En cuanto llegan los primeros calores que anuncian la canícula, empiezo a ponerme de mal humor. Llegan los primeros turistas, unos pocos, pero cada semana que pasa se multiplican como cucarachas. No los soporto, y cada año que pasa los aguanto menos y menos.
Cuando lees novelas de veraneantes, los viajeros son interesantes. Suelen viajar solos y siempre lo hacen por alguna razón trascendental o poética que vamos dilucidando según avanza la historia. En las novelas de Agatha Christie, son casi siempre odiosos por ser ricos y frívolos, pero por lo menos son turistas elegantes y no se amontonan como las alimañas.
A mis puertas, para un taxi lleno hasta los topes. Solo les falta traer una nevera o una lavadora, como los moros. Tardan diez minutos en bajarse. Se trata de una pareja vulgar con sus hijos chillones más el carrito del bebé, el perro y su camita, seis equipajes, una cuna de viaje, dos sombrillas de playa y dos patinetes. Por ahorrarse la propina del botones, lo llevan todo ellos mismos. Y, por ahorrarse viajes, lo llevan de una sola vez. De esa guisa aparecen en mi recibidor, como árboles de Navidad. Se unen a decenas de familias haciendo cola para usar el ascensor en el que encajan todos los bultos ordenadamente, supongo que ya por costumbre, puesto que esta gente no puede ni ir a cagar sin jugar al Tetris en la Game Boy.
A veces, me divierto cerrando las puertas automáticas del ascensor antes de lo que es debido para que alguien se lleve algún golpe.

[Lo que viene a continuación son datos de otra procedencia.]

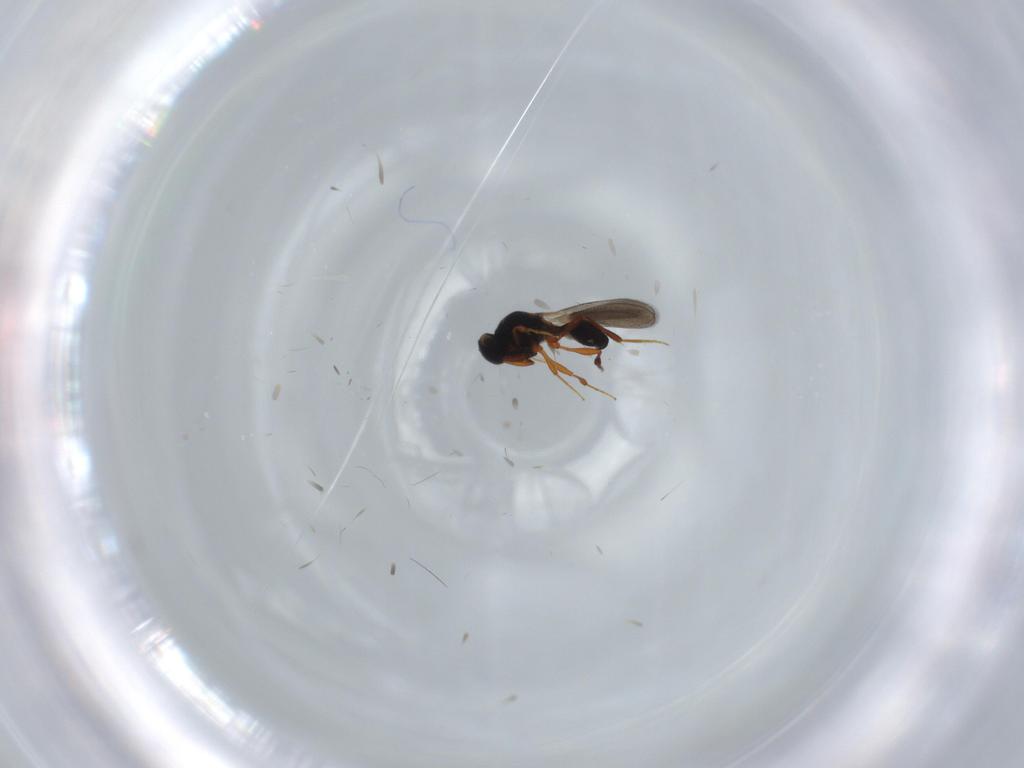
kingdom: Animalia
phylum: Arthropoda
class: Insecta
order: Hymenoptera
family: Platygastridae
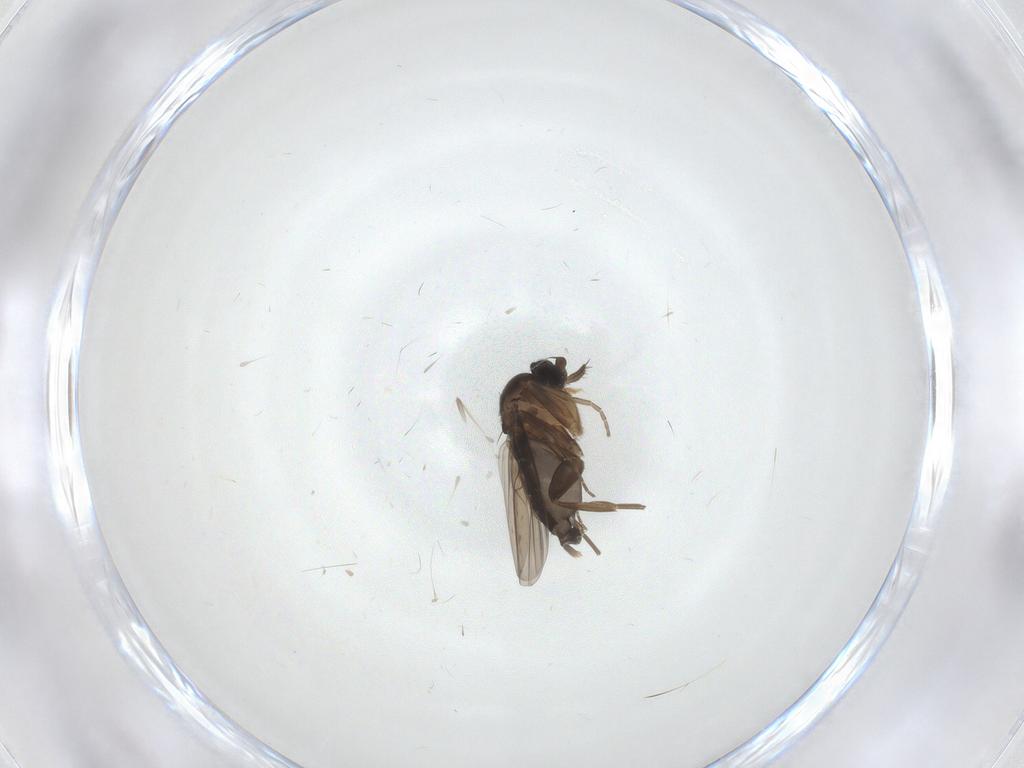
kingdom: Animalia
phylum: Arthropoda
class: Insecta
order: Diptera
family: Phoridae
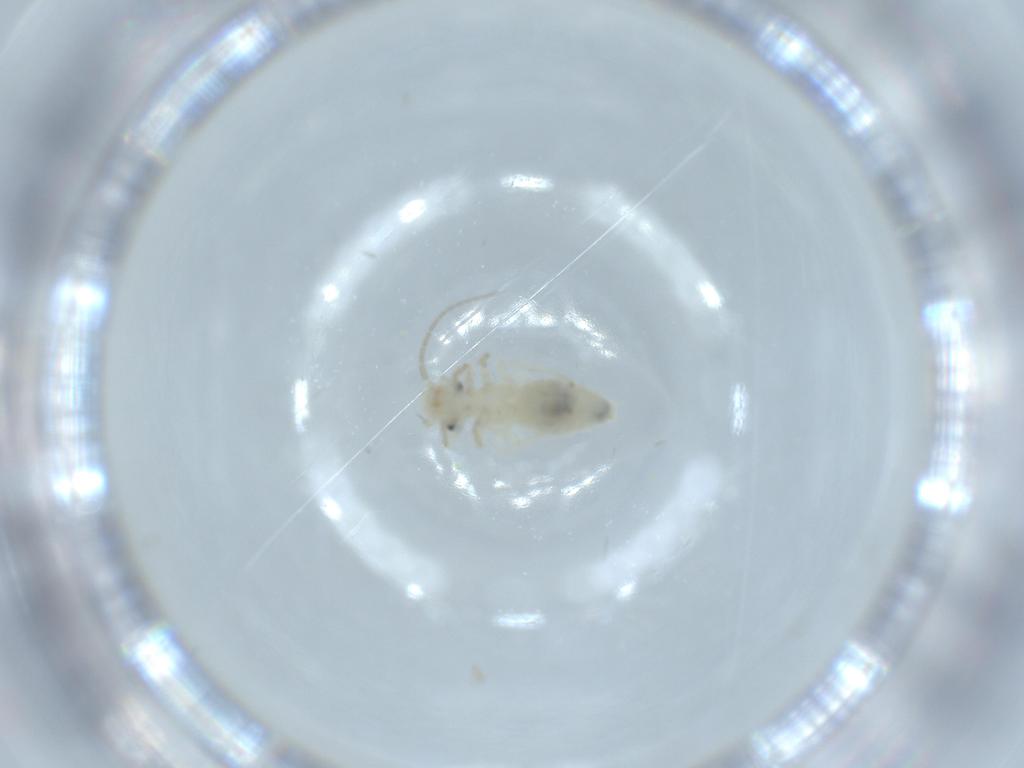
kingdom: Animalia
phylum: Arthropoda
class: Insecta
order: Psocodea
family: Caeciliusidae
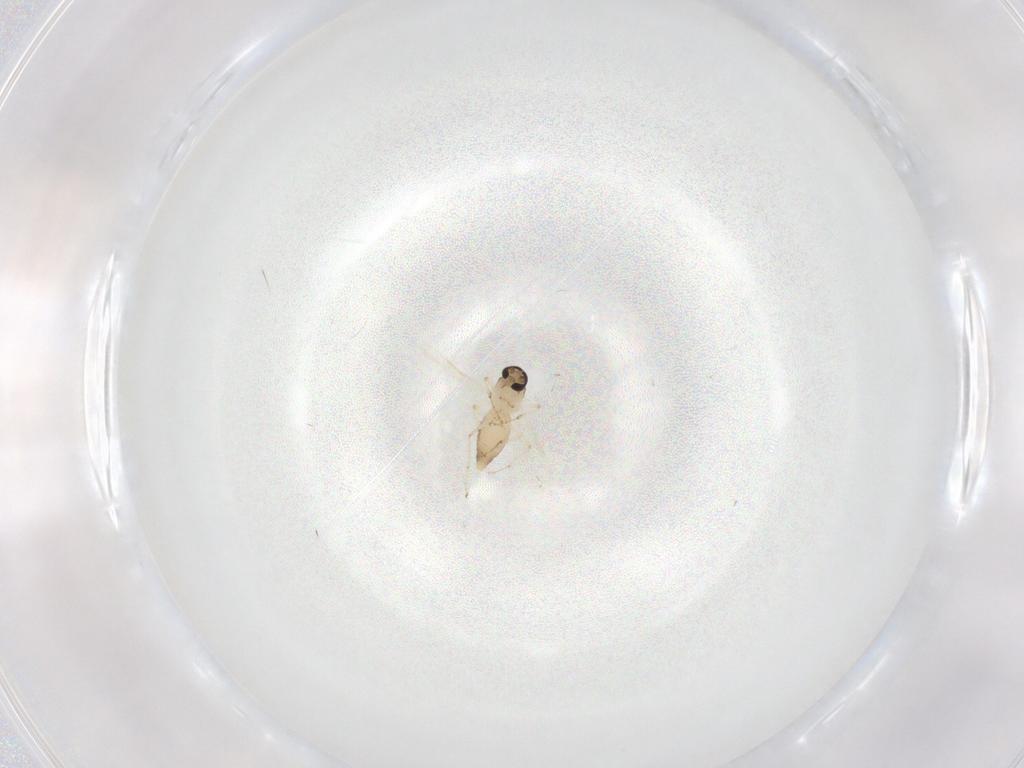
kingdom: Animalia
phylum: Arthropoda
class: Insecta
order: Diptera
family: Ceratopogonidae
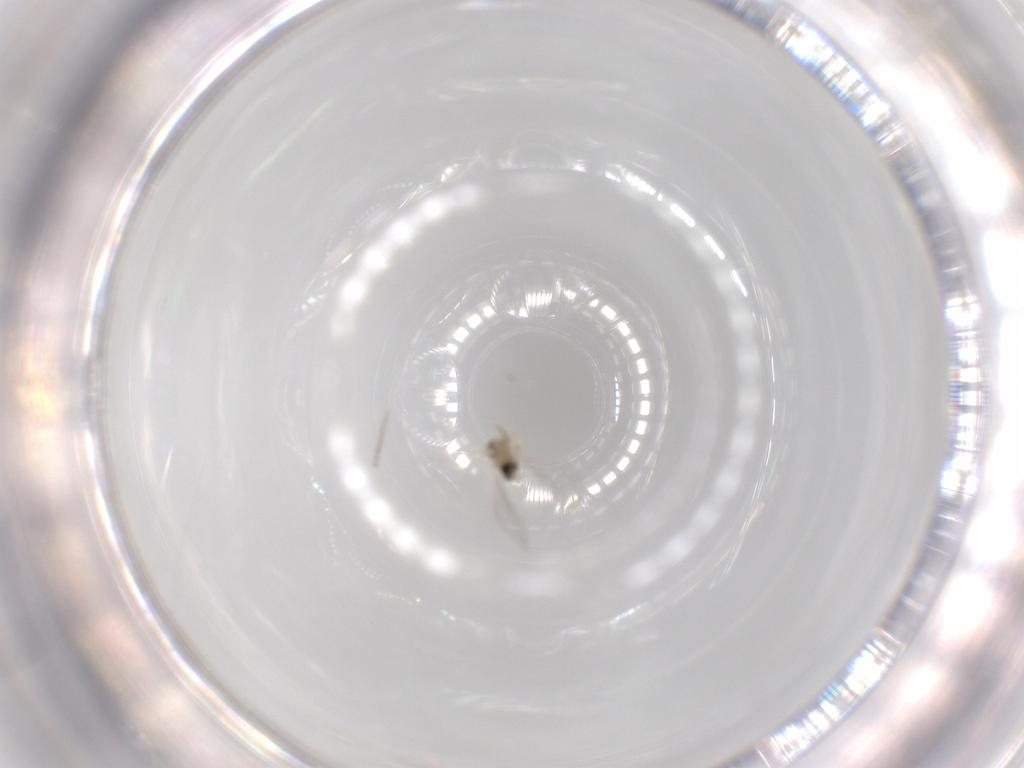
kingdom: Animalia
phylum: Arthropoda
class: Insecta
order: Diptera
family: Cecidomyiidae
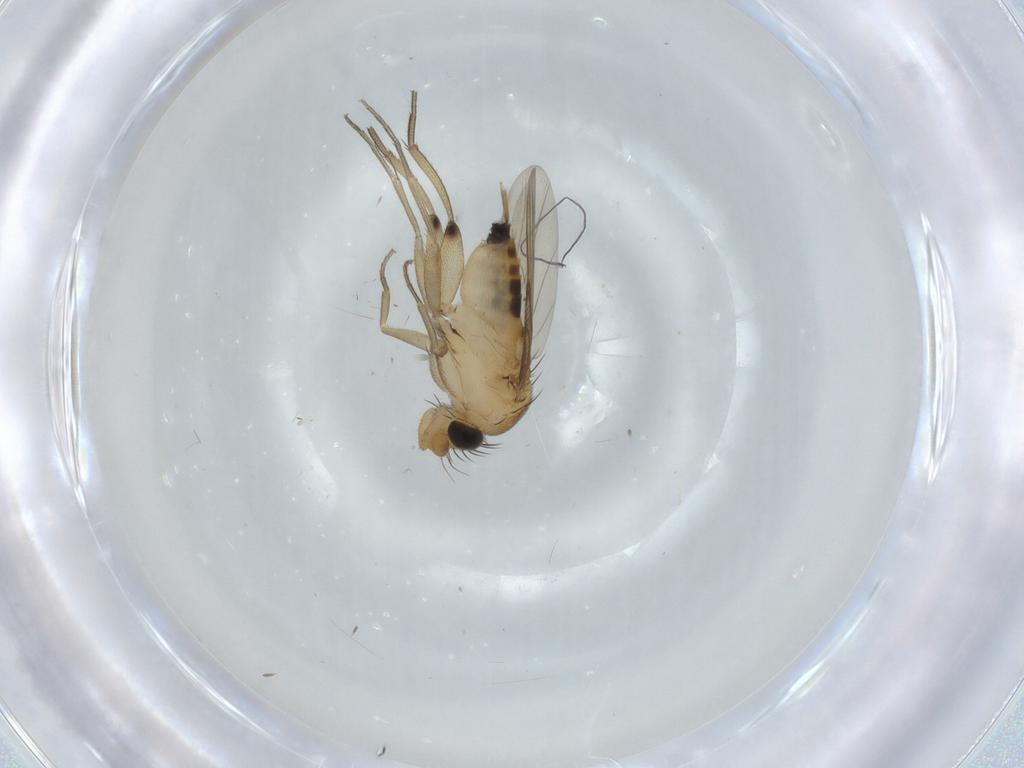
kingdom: Animalia
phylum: Arthropoda
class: Insecta
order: Diptera
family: Phoridae
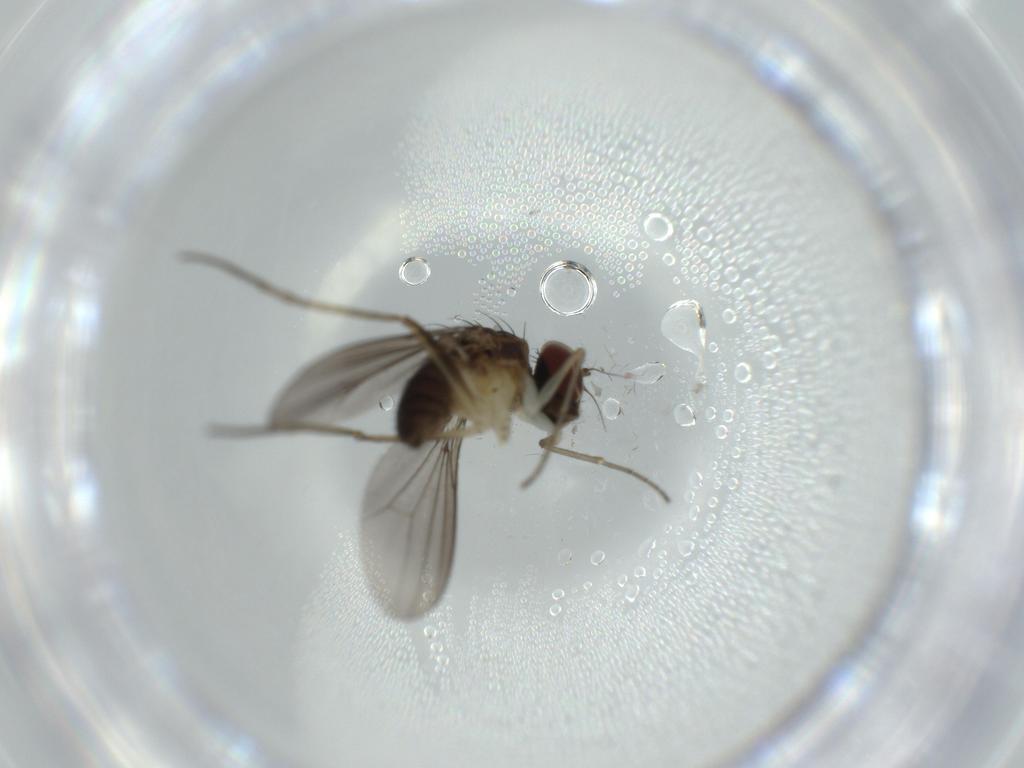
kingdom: Animalia
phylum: Arthropoda
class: Insecta
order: Diptera
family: Dolichopodidae
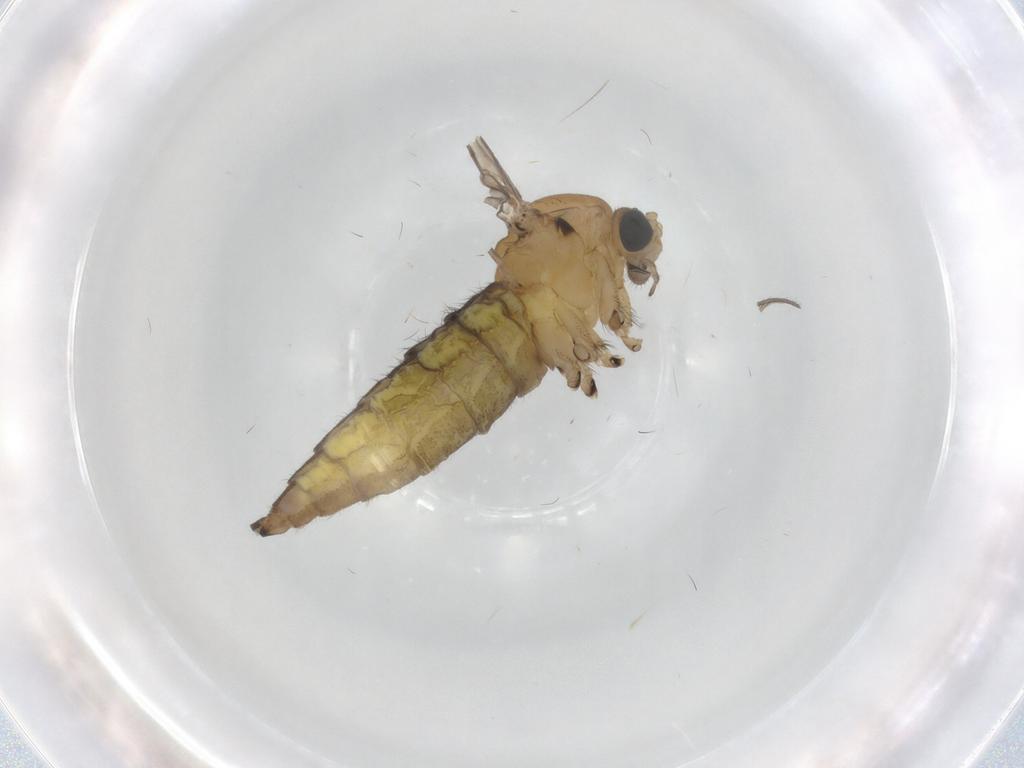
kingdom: Animalia
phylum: Arthropoda
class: Insecta
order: Diptera
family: Sciaridae
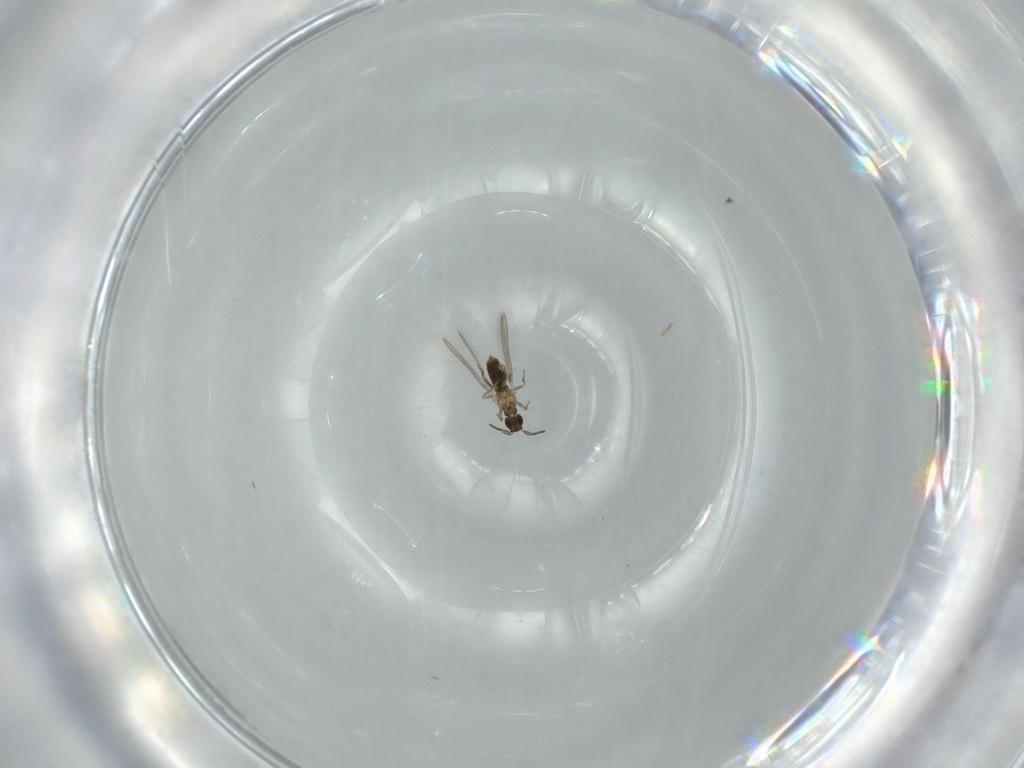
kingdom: Animalia
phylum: Arthropoda
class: Insecta
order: Hymenoptera
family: Mymaridae
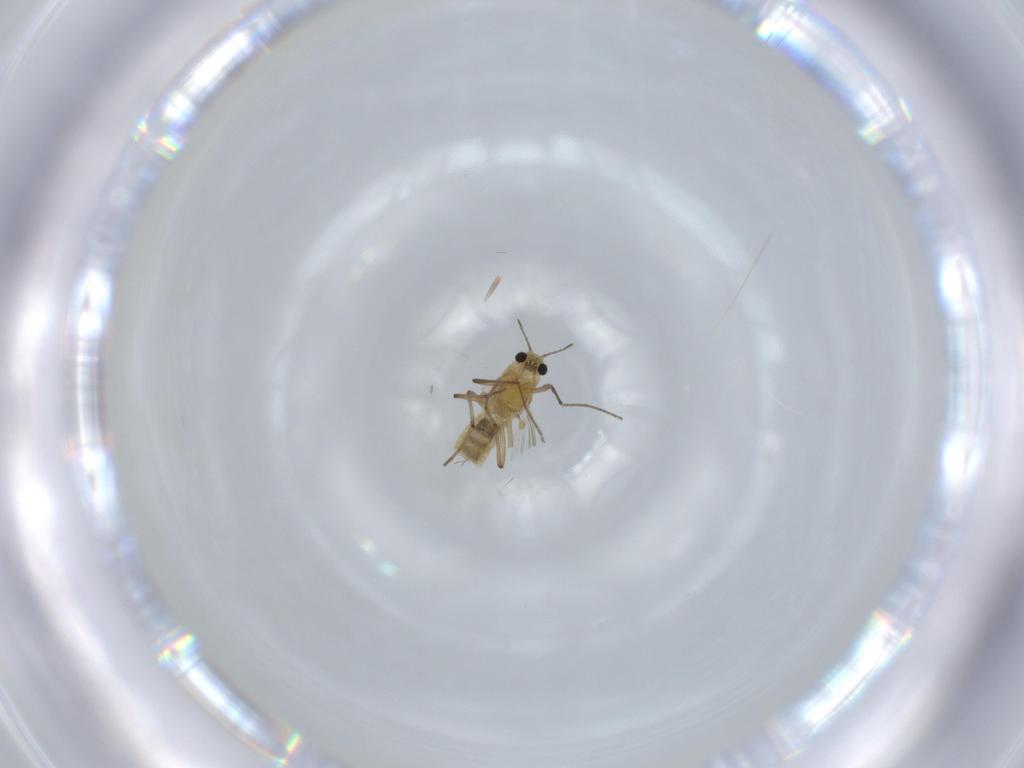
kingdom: Animalia
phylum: Arthropoda
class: Insecta
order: Diptera
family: Chironomidae
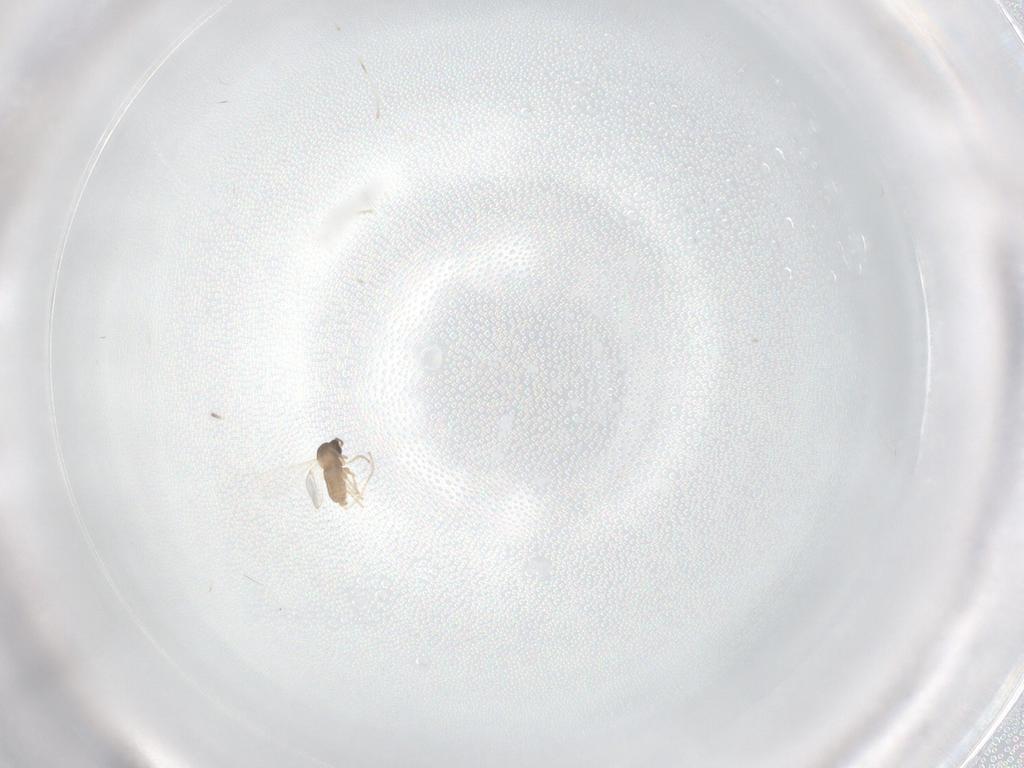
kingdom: Animalia
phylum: Arthropoda
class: Insecta
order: Diptera
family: Cecidomyiidae
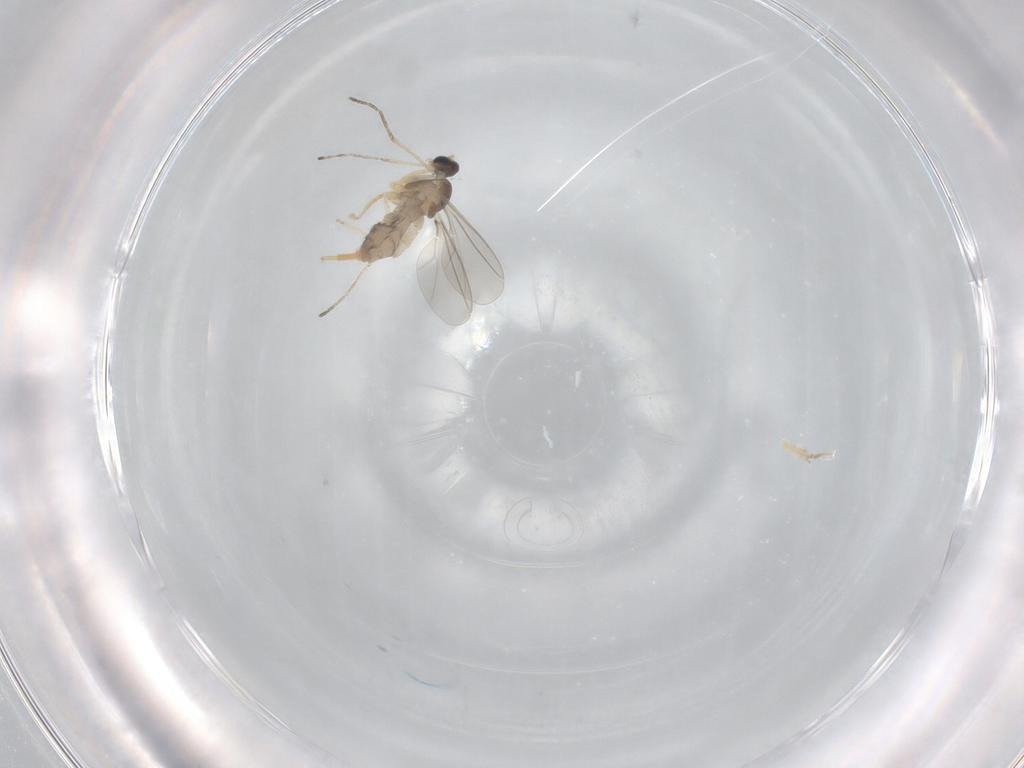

Así, los asusto y los empequeñezco ante la grandeza de la maquinaria que ostento. Otras veces, facilito la entrada de una plaga de moscardones a través de los conductos del cableado eléctrico, para que choqueteen contra las tapas de las cajas de la luz de los dormitorios. Lo que hago siempre es activar los ascensores, subiendo y bajando vacíos durante toda la noche con todo su ruido de motores, crujidos metálicos y timbres agudos. ¡Que la voz de vuestros esclavos electrónicos resuene en vuestras cabezas! Máquinas alimentadas por vuestra propia esclavitud y por energía sucia y barata, claro.
Al día siguiente, los turistas se levantan a desayunar como si nada, con sus sonrisas estúpidas. No han pegado ojo pero, como están de vacaciones, están obligados a estar felices. Así que, ahora, tenemos el comedor lleno de besugos zampando muy por encima de sus posibilidades, hasta que no puedan más. Y el desayuno está incluido en el precio.
No puedo más. Soy mayor para esto. Llevo tiempo pidiéndole a gritos a mi propia decadencia una buena reforma. A ello se le une la podredumbre de la sociedad humana que todo lo estropea y afea con un optimismo inquebrantable. No puedo más. ¡Así me derrumbe y me lleve por delante a unos cuantos!